Brazil's economic growth continues flat for the third year in a row, even after massive government intervention and public investments to prop up their economy, inflationary pressures and slow growth have cornered Dilma's administration. Even Brazilian multi-millionaires like Batista, a very closed friend of Lula and Dilma who became billionaire thanks to massive government contracts, lost most of his wealth, and investors from around the world have taken their assets out of Brazil's Bovespa. Argentina, Bolivia and Ecuador aren't doing any better either, they are suffering too from rising inflation originated from fiscal irresponsibility, and are now creating more poverty than ever before in their history.
The narrative of social and economic collectivism has come to an end in the region as these leaders failed to deliver the prosperity they promised more than ten years ago. In the face of these challenges, demagoguery is displacing much needed economic policy revision and reforms. Populists like Venezuelan President Nicolas Maduro and Ecuador's Rafael Correa resort to even more political demagoguery and anti-American propaganda as internal economic and social problems rise. The Snowden case represents a surge of fresh air to seek quarrels with the U.S. and distract their societies with cheap nationalism, to invent enemies, to legitimize and hide their own social and economic follies.

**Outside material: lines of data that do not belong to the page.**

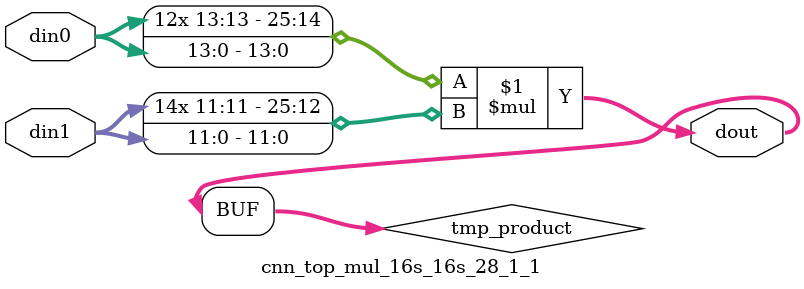
<source format=v>

`timescale 1 ns / 1 ps

 module cnn_top_mul_16s_16s_28_1_1(din0, din1, dout);
parameter ID = 1;
parameter NUM_STAGE = 0;
parameter din0_WIDTH = 14;
parameter din1_WIDTH = 12;
parameter dout_WIDTH = 26;

input [din0_WIDTH - 1 : 0] din0; 
input [din1_WIDTH - 1 : 0] din1; 
output [dout_WIDTH - 1 : 0] dout;

wire signed [dout_WIDTH - 1 : 0] tmp_product;



























assign tmp_product = $signed(din0) * $signed(din1);








assign dout = tmp_product;





















endmodule

</source>
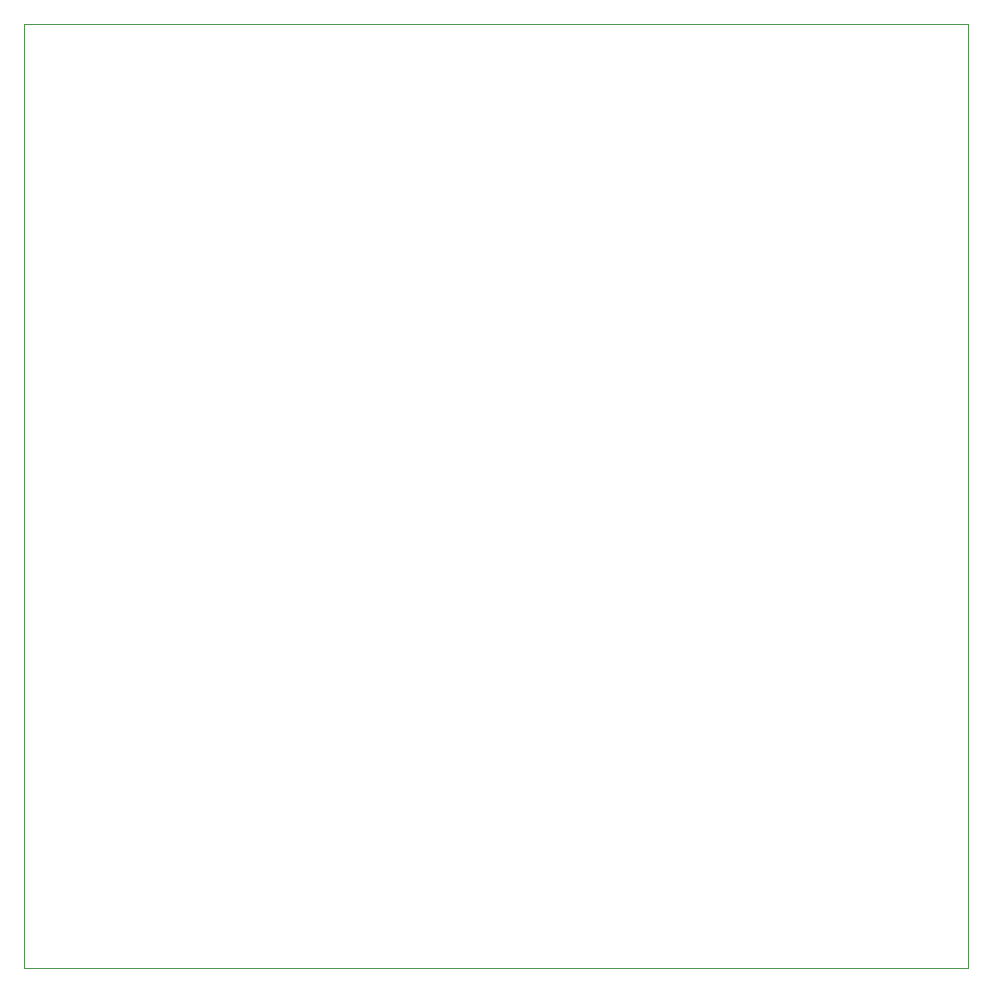
<source format=gm1>
G04 #@! TF.GenerationSoftware,KiCad,Pcbnew,(6.0.10-0)*
G04 #@! TF.CreationDate,2023-03-01T17:49:15-06:00*
G04 #@! TF.ProjectId,monitor_subsystem,6d6f6e69-746f-4725-9f73-756273797374,rev?*
G04 #@! TF.SameCoordinates,Original*
G04 #@! TF.FileFunction,Profile,NP*
%FSLAX46Y46*%
G04 Gerber Fmt 4.6, Leading zero omitted, Abs format (unit mm)*
G04 Created by KiCad (PCBNEW (6.0.10-0)) date 2023-03-01 17:49:15*
%MOMM*%
%LPD*%
G01*
G04 APERTURE LIST*
G04 #@! TA.AperFunction,Profile*
%ADD10C,0.100000*%
G04 #@! TD*
G04 APERTURE END LIST*
D10*
X122555000Y-66294000D02*
X202438000Y-66294000D01*
X202438000Y-66294000D02*
X202438000Y-146177000D01*
X202438000Y-146177000D02*
X122555000Y-146177000D01*
X122555000Y-146177000D02*
X122555000Y-66294000D01*
M02*

</source>
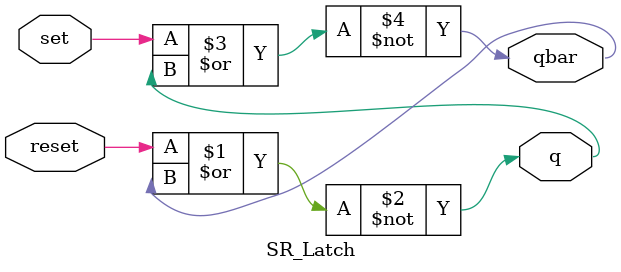
<source format=v>
module SR_Latch(reset, set, q, qbar);
input reset, set;
output q, qbar;

	nor(q, reset, qbar);
	nor(qbar, set, q);

endmodule
</source>
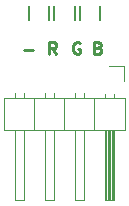
<source format=gto>
%TF.GenerationSoftware,KiCad,Pcbnew,4.0.7*%
%TF.CreationDate,2018-05-06T16:02:13+02:00*%
%TF.ProjectId,RGBModule,5247424D6F64756C652E6B696361645F,rev?*%
%TF.FileFunction,Legend,Top*%
%FSLAX46Y46*%
G04 Gerber Fmt 4.6, Leading zero omitted, Abs format (unit mm)*
G04 Created by KiCad (PCBNEW 4.0.7) date 05/06/18 16:02:13*
%MOMM*%
%LPD*%
G01*
G04 APERTURE LIST*
%ADD10C,0.100000*%
%ADD11C,0.250000*%
%ADD12C,0.120000*%
%ADD13C,0.150000*%
G04 APERTURE END LIST*
D10*
D11*
X5588048Y-19121429D02*
X6349953Y-19121429D01*
X11882429Y-18978571D02*
X12025286Y-19026190D01*
X12072905Y-19073810D01*
X12120524Y-19169048D01*
X12120524Y-19311905D01*
X12072905Y-19407143D01*
X12025286Y-19454762D01*
X11930048Y-19502381D01*
X11549095Y-19502381D01*
X11549095Y-18502381D01*
X11882429Y-18502381D01*
X11977667Y-18550000D01*
X12025286Y-18597619D01*
X12072905Y-18692857D01*
X12072905Y-18788095D01*
X12025286Y-18883333D01*
X11977667Y-18930952D01*
X11882429Y-18978571D01*
X11549095Y-18978571D01*
X10294905Y-18550000D02*
X10199667Y-18502381D01*
X10056810Y-18502381D01*
X9913952Y-18550000D01*
X9818714Y-18645238D01*
X9771095Y-18740476D01*
X9723476Y-18930952D01*
X9723476Y-19073810D01*
X9771095Y-19264286D01*
X9818714Y-19359524D01*
X9913952Y-19454762D01*
X10056810Y-19502381D01*
X10152048Y-19502381D01*
X10294905Y-19454762D01*
X10342524Y-19407143D01*
X10342524Y-19073810D01*
X10152048Y-19073810D01*
X8310524Y-19502381D02*
X7977190Y-19026190D01*
X7739095Y-19502381D02*
X7739095Y-18502381D01*
X8120048Y-18502381D01*
X8215286Y-18550000D01*
X8262905Y-18597619D01*
X8310524Y-18692857D01*
X8310524Y-18835714D01*
X8262905Y-18930952D01*
X8215286Y-18978571D01*
X8120048Y-19026190D01*
X7739095Y-19026190D01*
D12*
X14157000Y-23233200D02*
X3877000Y-23233200D01*
X3877000Y-23233200D02*
X3877000Y-25893200D01*
X3877000Y-25893200D02*
X14157000Y-25893200D01*
X14157000Y-25893200D02*
X14157000Y-23233200D01*
X13207000Y-25893200D02*
X13207000Y-31893200D01*
X13207000Y-31893200D02*
X12447000Y-31893200D01*
X12447000Y-31893200D02*
X12447000Y-25893200D01*
X13147000Y-25893200D02*
X13147000Y-31893200D01*
X13027000Y-25893200D02*
X13027000Y-31893200D01*
X12907000Y-25893200D02*
X12907000Y-31893200D01*
X12787000Y-25893200D02*
X12787000Y-31893200D01*
X12667000Y-25893200D02*
X12667000Y-31893200D01*
X12547000Y-25893200D02*
X12547000Y-31893200D01*
X13207000Y-22903200D02*
X13207000Y-23233200D01*
X12447000Y-22903200D02*
X12447000Y-23233200D01*
X11557000Y-23233200D02*
X11557000Y-25893200D01*
X10667000Y-25893200D02*
X10667000Y-31893200D01*
X10667000Y-31893200D02*
X9907000Y-31893200D01*
X9907000Y-31893200D02*
X9907000Y-25893200D01*
X10667000Y-22836129D02*
X10667000Y-23233200D01*
X9907000Y-22836129D02*
X9907000Y-23233200D01*
X9017000Y-23233200D02*
X9017000Y-25893200D01*
X8127000Y-25893200D02*
X8127000Y-31893200D01*
X8127000Y-31893200D02*
X7367000Y-31893200D01*
X7367000Y-31893200D02*
X7367000Y-25893200D01*
X8127000Y-22836129D02*
X8127000Y-23233200D01*
X7367000Y-22836129D02*
X7367000Y-23233200D01*
X6477000Y-23233200D02*
X6477000Y-25893200D01*
X5587000Y-25893200D02*
X5587000Y-31893200D01*
X5587000Y-31893200D02*
X4827000Y-31893200D01*
X4827000Y-31893200D02*
X4827000Y-25893200D01*
X5587000Y-22836129D02*
X5587000Y-23233200D01*
X4827000Y-22836129D02*
X4827000Y-23233200D01*
X12827000Y-20523200D02*
X14097000Y-20523200D01*
X14097000Y-20523200D02*
X14097000Y-21793200D01*
D13*
X12051000Y-15402000D02*
X12051000Y-16602000D01*
X10301000Y-16602000D02*
X10301000Y-15402000D01*
X8142000Y-16602000D02*
X8142000Y-15402000D01*
X9892000Y-15402000D02*
X9892000Y-16602000D01*
X5983000Y-16602000D02*
X5983000Y-15402000D01*
X7733000Y-15402000D02*
X7733000Y-16602000D01*
M02*

</source>
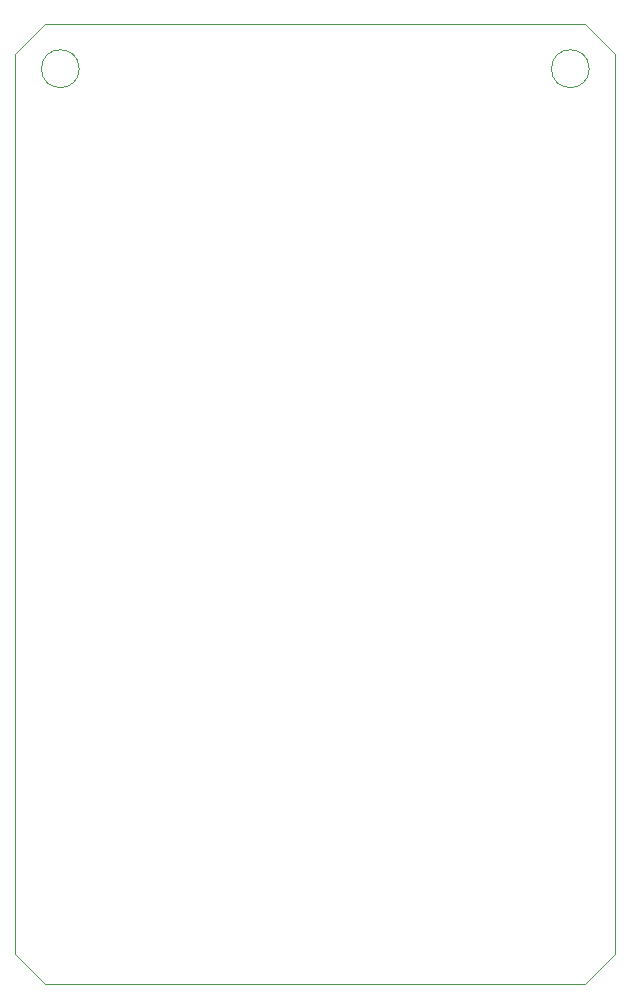
<source format=gbr>
%TF.GenerationSoftware,KiCad,Pcbnew,9.0.6*%
%TF.CreationDate,2026-01-25T13:47:59+09:00*%
%TF.ProjectId,esp32-s3-with-ken-interface,65737033-322d-4733-932d-776974682d6b,rev?*%
%TF.SameCoordinates,Original*%
%TF.FileFunction,Profile,NP*%
%FSLAX46Y46*%
G04 Gerber Fmt 4.6, Leading zero omitted, Abs format (unit mm)*
G04 Created by KiCad (PCBNEW 9.0.6) date 2026-01-25 13:47:59*
%MOMM*%
%LPD*%
G01*
G04 APERTURE LIST*
%TA.AperFunction,Profile*%
%ADD10C,0.050000*%
%TD*%
G04 APERTURE END LIST*
D10*
X109220000Y-118110000D02*
X109220000Y-41910000D01*
X106680000Y-39370000D02*
X109220000Y-41910000D01*
X107010000Y-43180000D02*
G75*
G02*
X103810000Y-43180000I-1600000J0D01*
G01*
X103810000Y-43180000D02*
G75*
G02*
X107010000Y-43180000I1600000J0D01*
G01*
X58420000Y-41910000D02*
X58420000Y-118110000D01*
X60960000Y-39370000D02*
X58420000Y-41910000D01*
X58420000Y-118110000D02*
X60960000Y-120650000D01*
X60960000Y-39370000D02*
X106680000Y-39370000D01*
X63830000Y-43180000D02*
G75*
G02*
X60630000Y-43180000I-1600000J0D01*
G01*
X60630000Y-43180000D02*
G75*
G02*
X63830000Y-43180000I1600000J0D01*
G01*
X109220000Y-118110000D02*
X106680000Y-120650000D01*
X60960000Y-120650000D02*
X106680000Y-120650000D01*
M02*

</source>
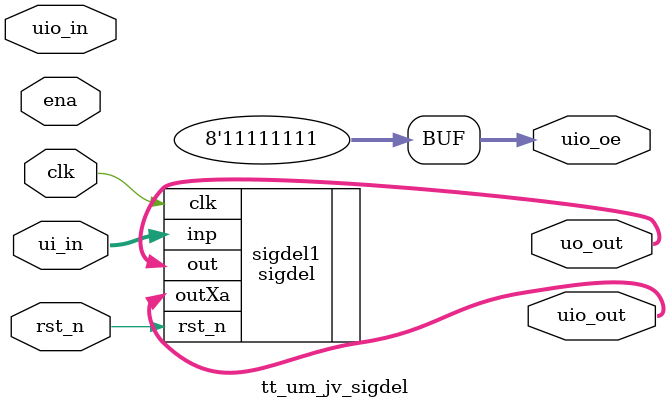
<source format=v>
/*
 * Copyright (c) 2024 Your Name
 * SPDX-License-Identifier: Apache-2.0
 */

`define default_netname none

module tt_um_jv_sigdel (
    input  wire [7:0] ui_in,    // Dedicated inputs
    output wire [7:0] uo_out,   // Dedicated outputs
    input  wire [7:0] uio_in,   // IOs: Input path
    output wire [7:0] uio_out,  // IOs: Output path
    output wire [7:0] uio_oe,   // IOs: Enable path (active high: 0=input, 1=output)
    input  wire       ena,      // will go high when the design is enabled
    input  wire       clk,      // clock
    input  wire       rst_n     // reset_n - low to reset
);

  // All output pins must be assigned. If not used, assign to 0.
  // assign uo_out  = ui_in + uio_in;  // Example: ou_out is the sum of ui_in and uio_in
  assign uio_oe  = 8'b1111_1111;

sigdel sigdel1(.clk(clk),
               .rst_n(rst_n),
               .inp(ui_in),
               .out(uo_out),
               .outXa(uio_out));

endmodule

</source>
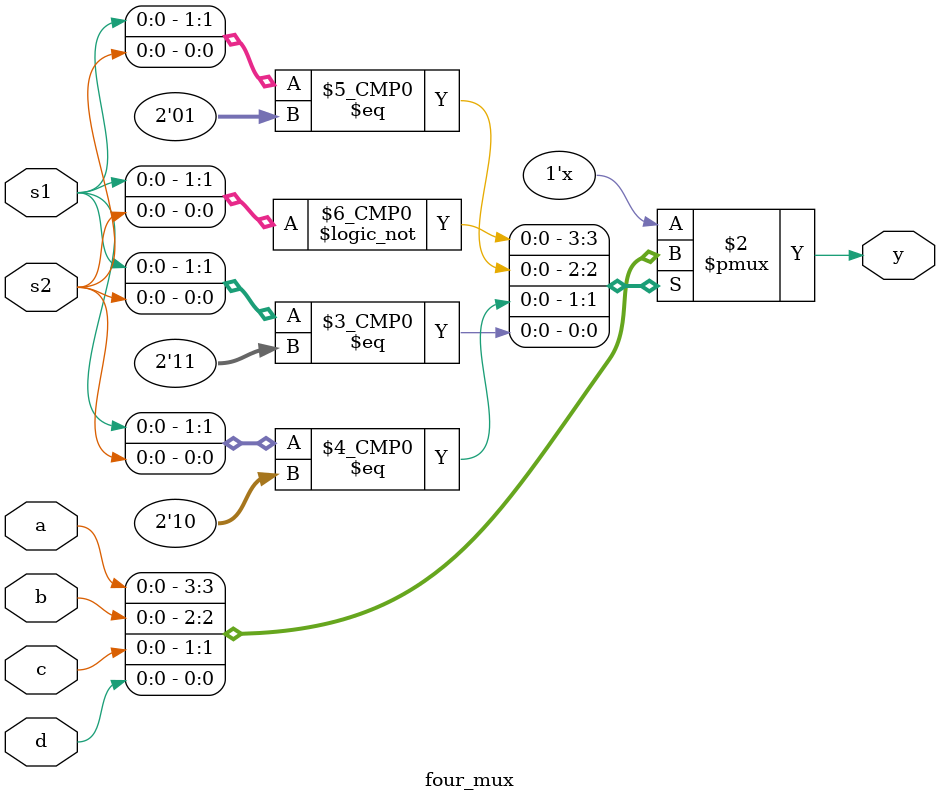
<source format=v>
module four_mux(
    input a,
	input b,
	input c,
	input d,
	input s1,
	input s2,
	output reg y
);

always@(*)
begin
	case ({s1,s2})
		2'b00 : y = a;
		2'b01 : y = b;
		2'b10 : y = c;
		2'b11 : y = d;
		default: y = a;
	endcase
end
endmodule

</source>
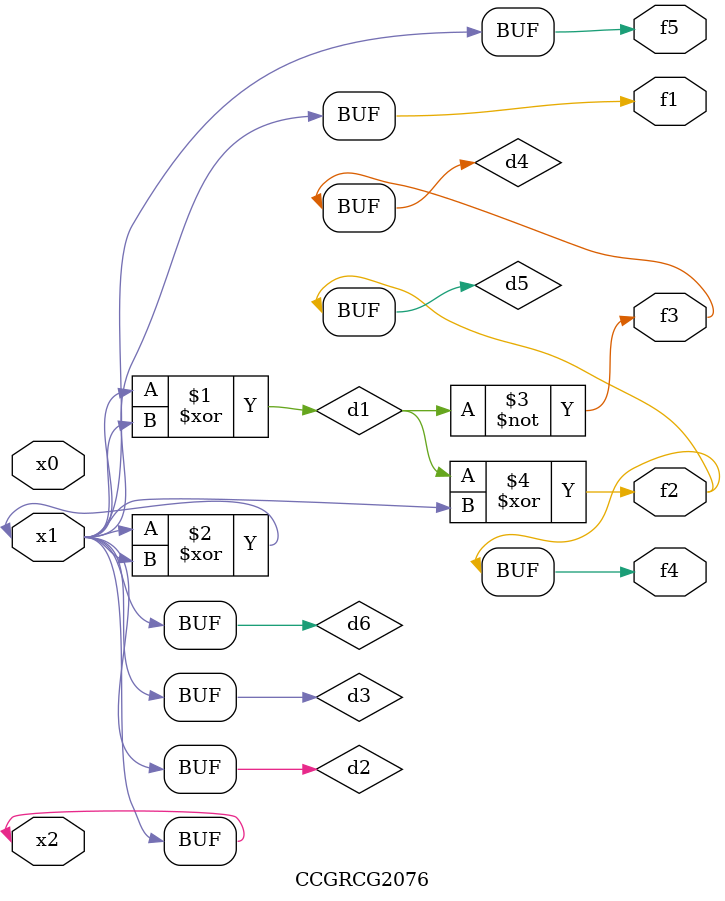
<source format=v>
module CCGRCG2076(
	input x0, x1, x2,
	output f1, f2, f3, f4, f5
);

	wire d1, d2, d3, d4, d5, d6;

	xor (d1, x1, x2);
	buf (d2, x1, x2);
	xor (d3, x1, x2);
	nor (d4, d1);
	xor (d5, d1, d2);
	buf (d6, d2, d3);
	assign f1 = d6;
	assign f2 = d5;
	assign f3 = d4;
	assign f4 = d5;
	assign f5 = d6;
endmodule

</source>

But their troubles are only beginning. The U.S.-led shale revolution took the world and specially these countries, by surprise. Venezuela, Brazil, Bolivia and Argentina, all are resource-rich countries that have neglected industrialization strategies and now face greater challenges as the cost of energy and commodities come down. U.S. oil demand is at a 17-year low and the country is expected to become the largest oil producer in the world by 2020. Cheap gas and oil in North America also means more factories and economic growth in that region, where many pipelines and infrastructure throughout Canada, the U.S. and Mexico are under construction now and are attracting enormous foreign and domestic direct investments that could have otherwise landed in South America, had the region pursued more reasonable industrial and economic policies.
Venezuela, Argentina, Ecuador and Bolivia have little options, Brazil is a country with solid fundamentals and can change course in matter of months because it has solid institutions and better balances than most countries in the region, but theirs will be a slow recovery, with little or no help from their regional partners also in trouble, and with many pending reforms needed to really modernize their economy.
The massive protests in Brazil reveal a possible change in the political balance of Latin America's largest and most vibrant economy. I hope the Brazilian people prefer change; a new Brazilian administration will be able to promote much needed reforms, to open Brazil to world markets and competition and change the regressive populist dynamics in the region that are now bringing more poverty and social conflict.